→ What to work on:
A. In the passage on preparing the UNSW-NB15 dataset, what is the size of the stratified sample drawn from the full data?
B. Extend the UNSW-NB15 data preparation walkthrough past its final line.

→ Text passage:
-- start --
## Data Loading, Sampling, and Splitting (UNSW-NB15)

This code block performs the initial data preparation steps for the UNSW-NB15 dataset. It involves loading the data, defining appropriate column names, sampling a manageable subset, and splitting this subset into training, validation, and testing sets while maintaining the original class distribution.

1.  **Import Libraries:**
    * `pandas` is imported for data manipulation and reading CSV files.
    * `train_test_split` from `sklearn.model_selection` is used for splitting the data strategically.

2.  **Define Column Names:**
    * A list `column_names` is created containing all 49 feature names for the UNSW-NB15 dataset, including the target labels (`attack_cat`, `Label`).

3.  **Load Dataset:**
    * The dataset is loaded from `/kaggle/input/1-dataset/UNSW-NB15_1.csv` using `pd.read_csv`.
    * `header=None` is specified because the original CSV file does not contain a header row.
    * `names=column_names` assigns the predefined column names to the DataFrame.
    * The total number of rows (expected: 700,000) and columns (expected: 49) are printed for verification.

4.  **Stratified Sampling:**
    * A smaller sample of 240,000 rows is drawn from the full dataset.
    * `train_test_split` is used for this sampling step (even though it's typically for train/test splitting) by specifying `train_size=240000`.
    * `stratify=df['Label']` ensures that the proportion of normal (`Label=0`) and attack (`Label=1`) instances in the 240,000-row sample is the same as in the original 700,000-row dataset. This is crucial for representative sampling.
    * `random_state=42` ensures reproducibility of the sampling process.

5.  **Train/Validation/Test Split:**
    * The 240,000-row sample (`sampled_df`) is split into:
        * A combined training and validation set (`train_val_df`) of 200,000 rows.
        * A test set (`test_df`) of 40,000 rows.
        * This split is also stratified by `Label` using `stratify=sampled_df['Label']` and uses `random_state=42`.
-- end --
→ Raw records:
-- start --
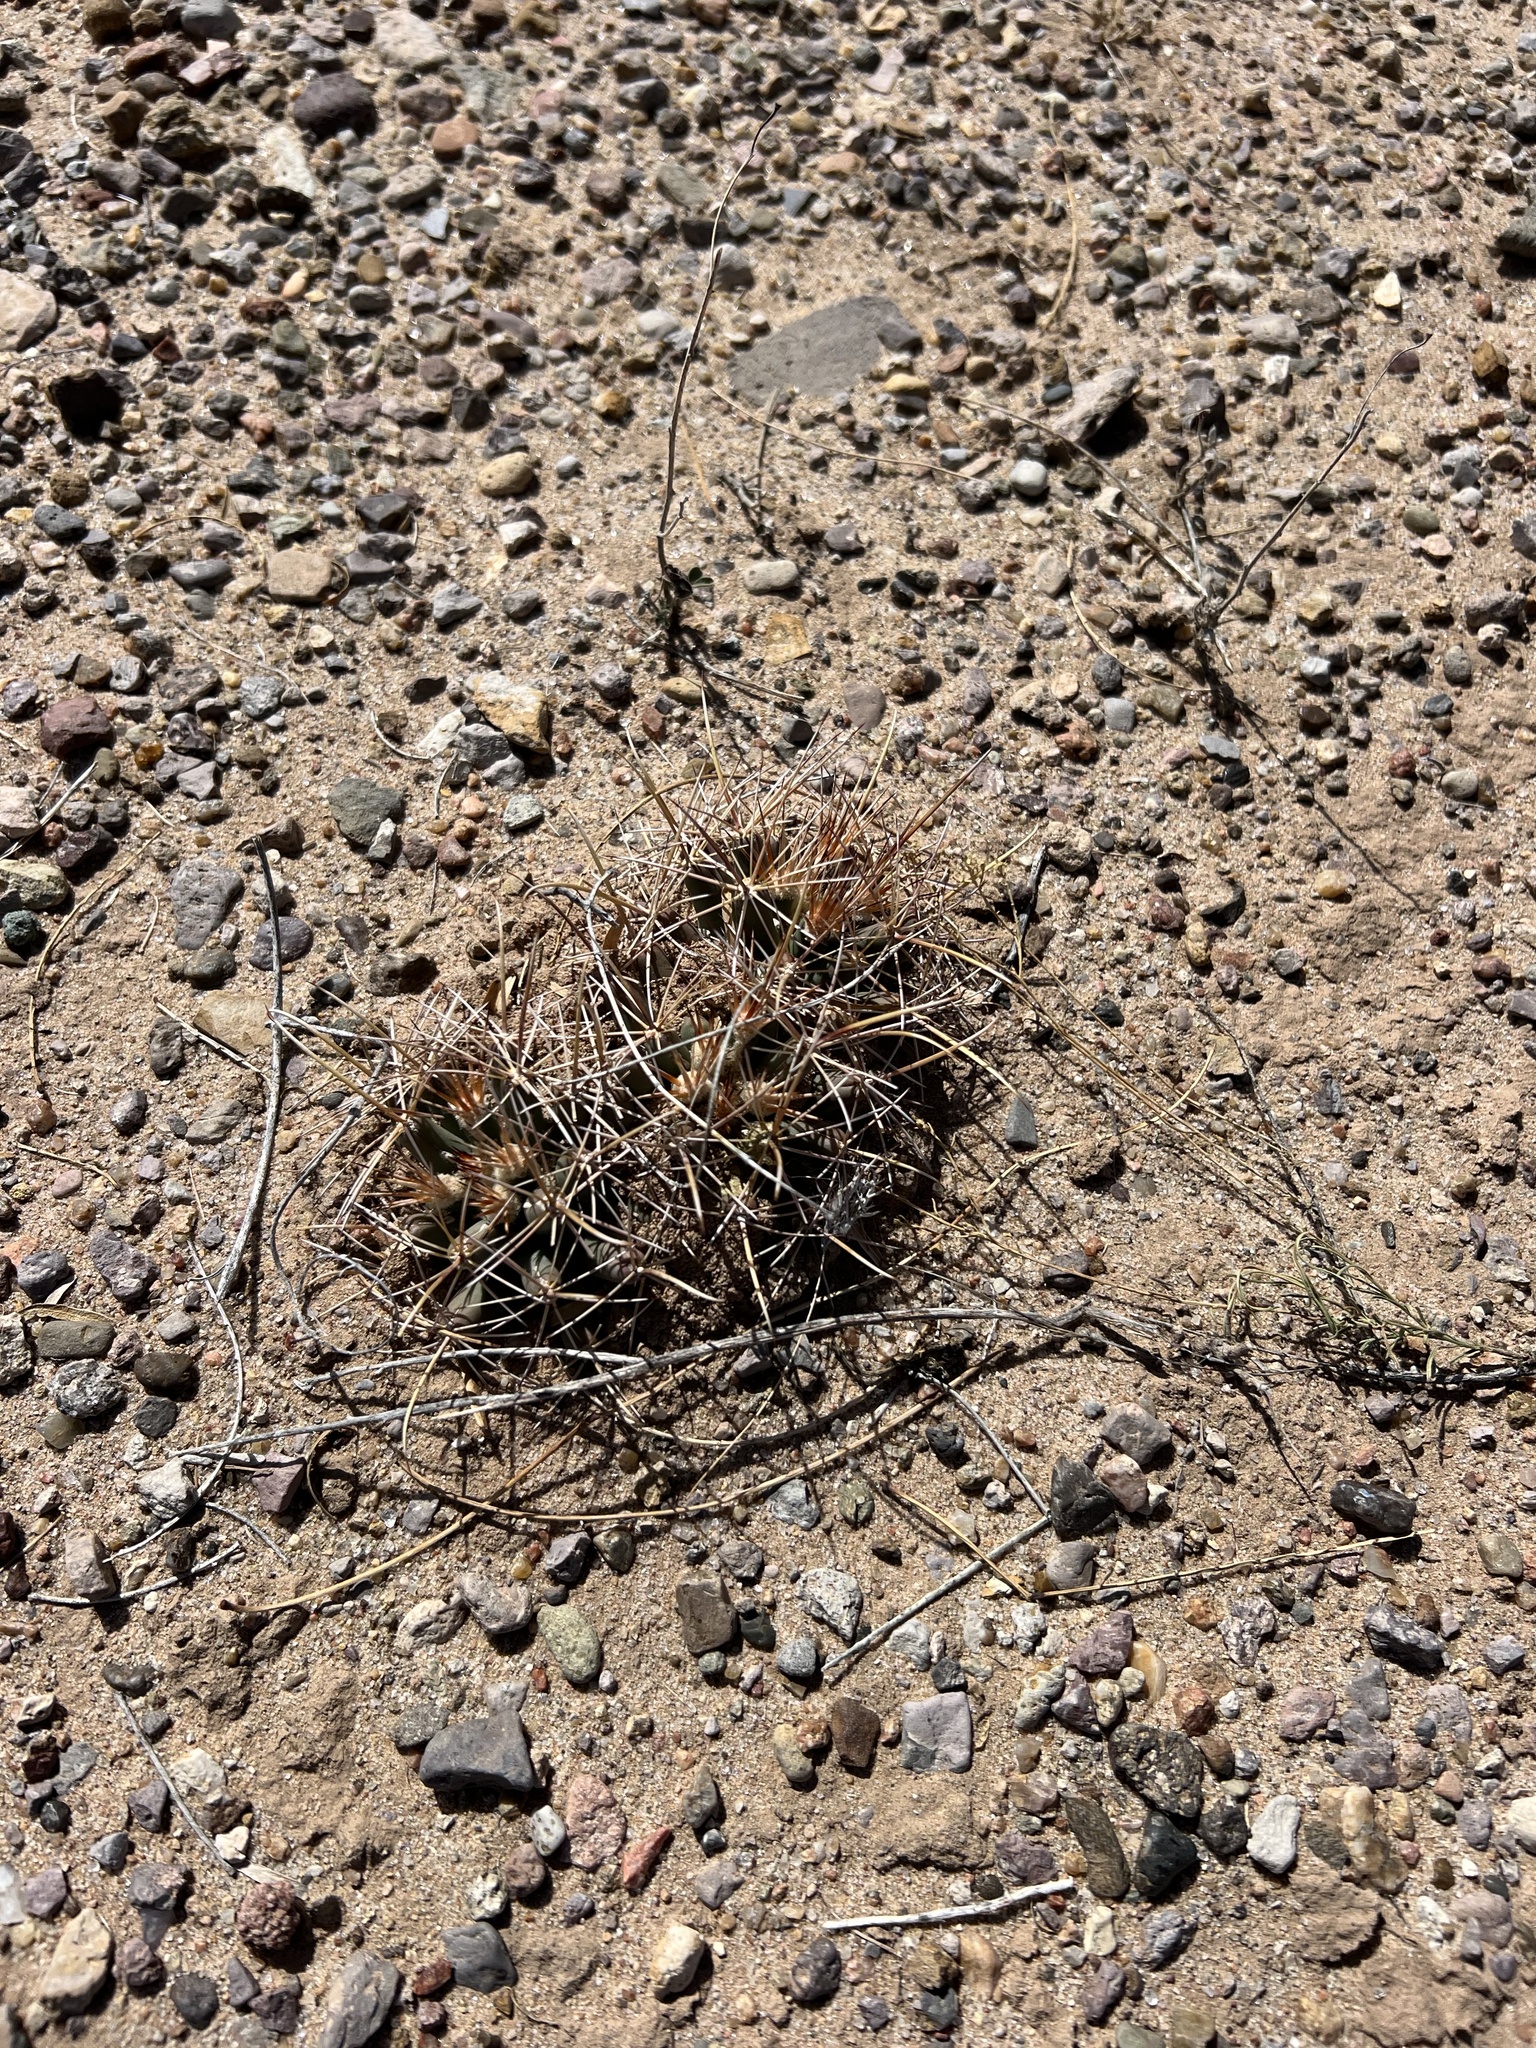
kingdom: Plantae
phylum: Tracheophyta
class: Magnoliopsida
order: Caryophyllales
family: Cactaceae
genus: Coryphantha
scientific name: Coryphantha robustispina
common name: Pima pineapple cactus
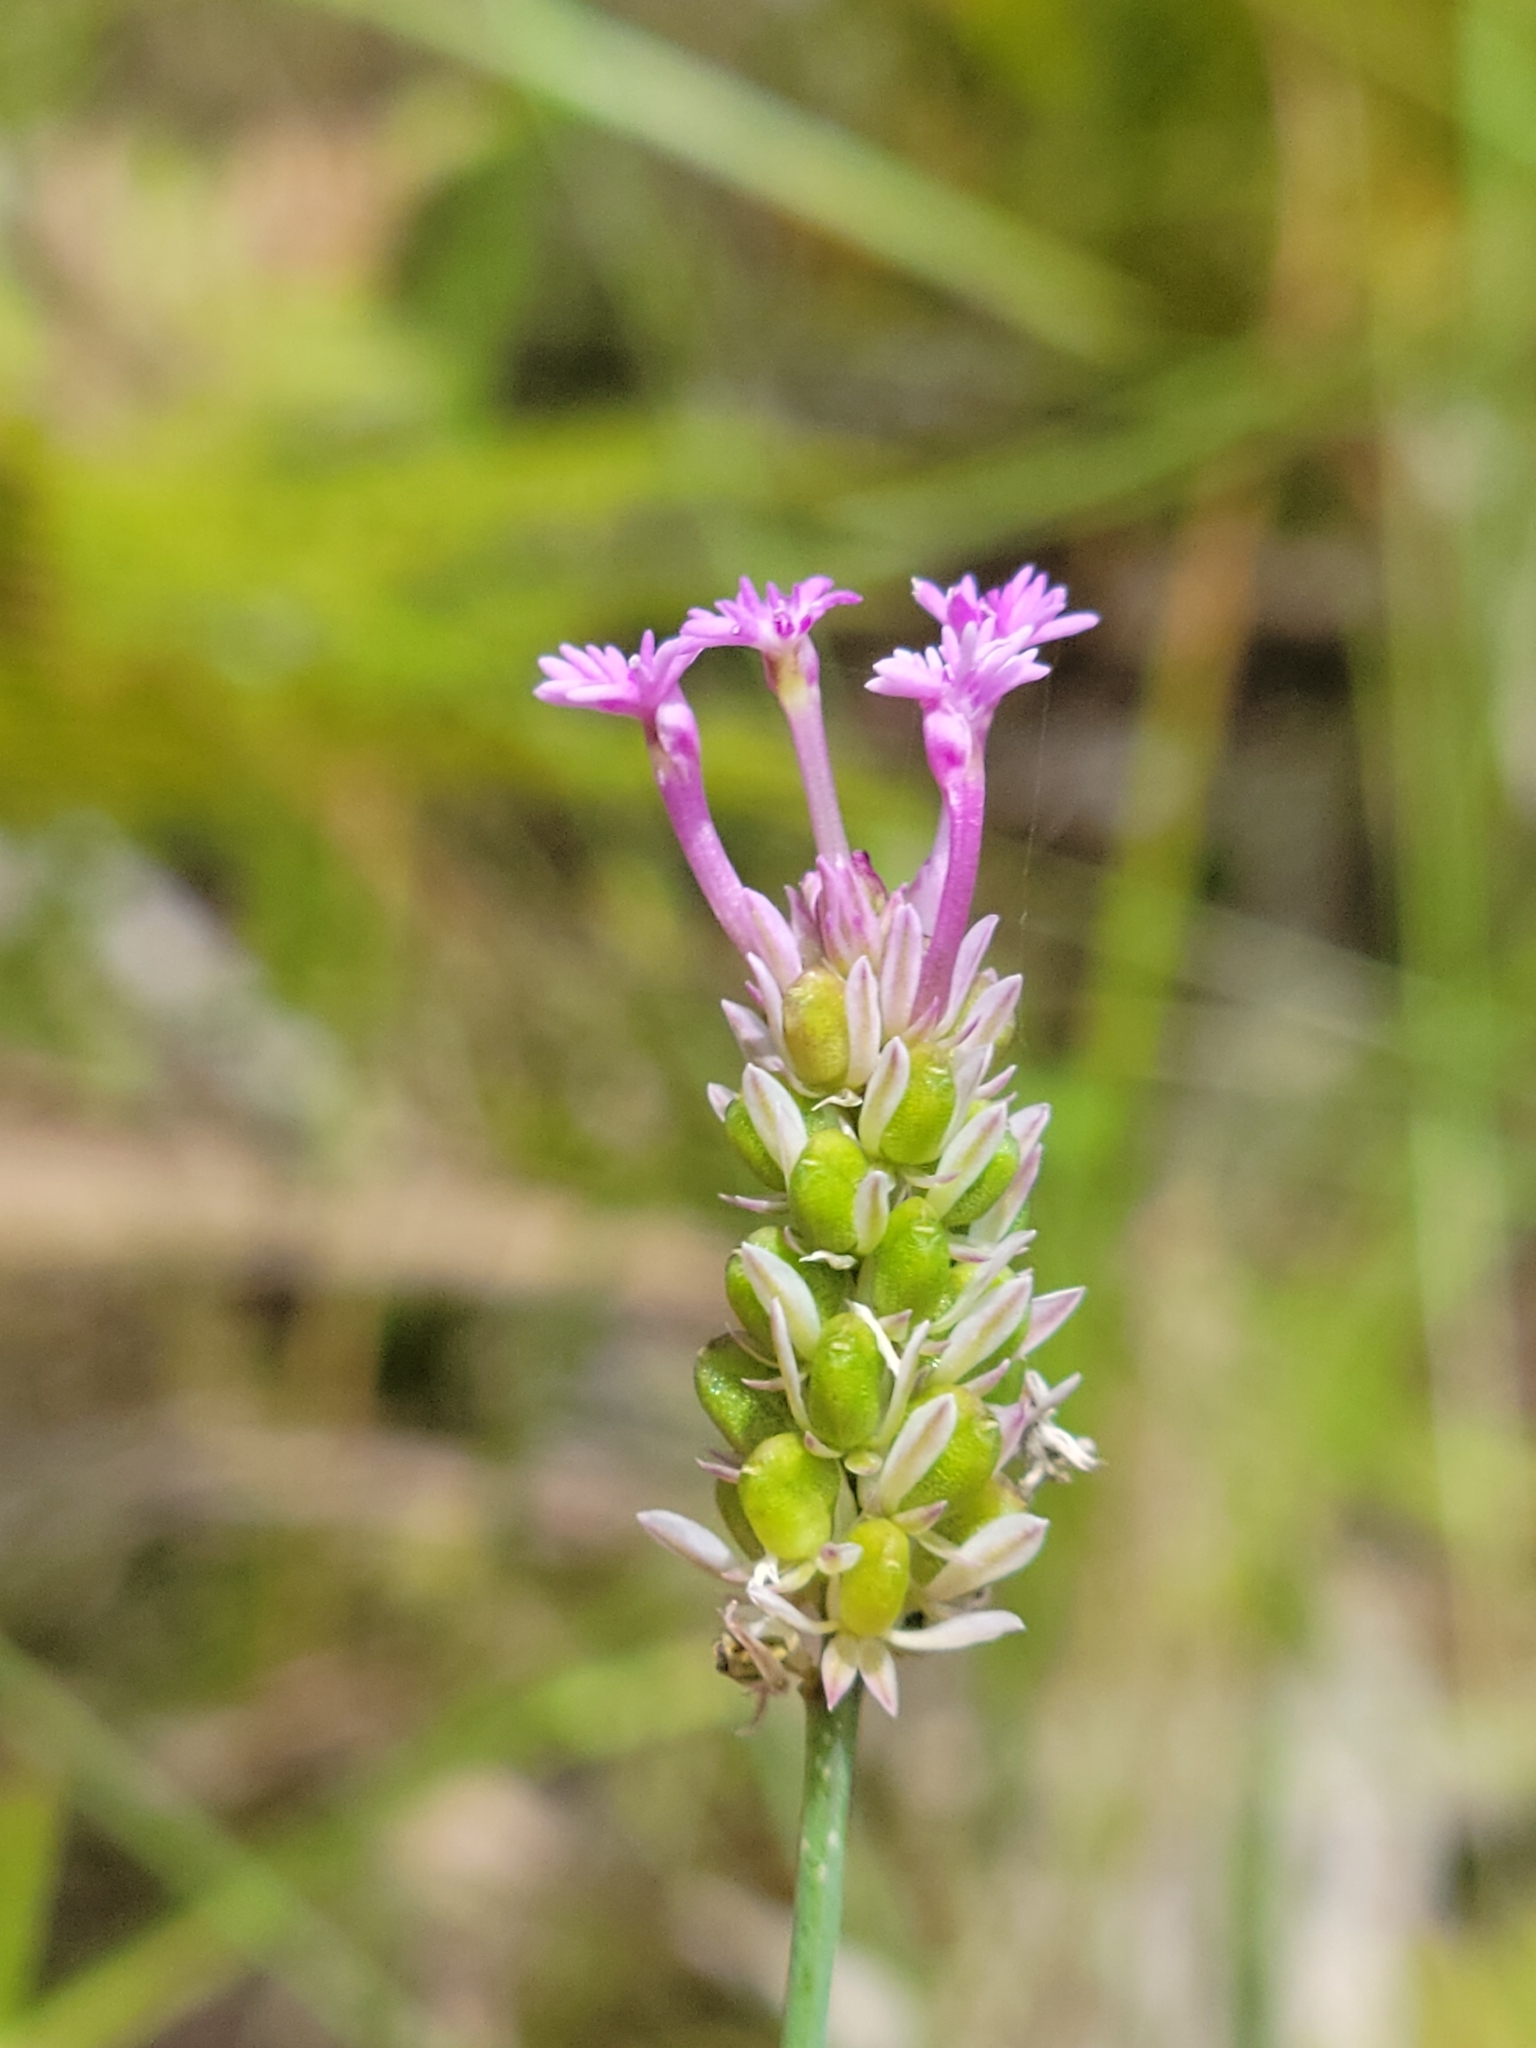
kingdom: Plantae
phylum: Tracheophyta
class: Magnoliopsida
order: Fabales
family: Polygalaceae
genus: Polygala
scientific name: Polygala incarnata
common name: Pink milkwort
-- end --
→ Results for each task:
A. 240,000 rows

B.
    * The 200,000-row `train_val_df` is further split into:
        * A training set (`train_df`) of 160,000 rows.
        * A validation set (`val_df`) of 40,000 rows.
        * This split is again stratified by `Label` using `stratify=train_val_df['Label']` and uses `random_state=42`.

6.  **Verification:**
    * The shapes (number of rows) of the final `train_df`, `val_df`, and `test_df` are printed to confirm the sizes (160k, 40k, 40k respectively).
    * The normalized distribution (`value_counts(normalize=True)`) of the `Label` column is printed for each of the three sets (train, validation, test) to verify that stratification has successfully maintained similar class proportions across all splits.

7.  **Save Splits:**
    * The resulting `train_df`, `val_df`, and `test_df` DataFrames are saved as CSV files (`train_set.csv`, `val_set.csv`, `test_set.csv`) in the `/kaggle/working/` directory.
    * `index=False` prevents pandas from writing the DataFrame index as a column in the CSV files.

This process results in three distinct, stratified datasets ready for model training, validation, and testing.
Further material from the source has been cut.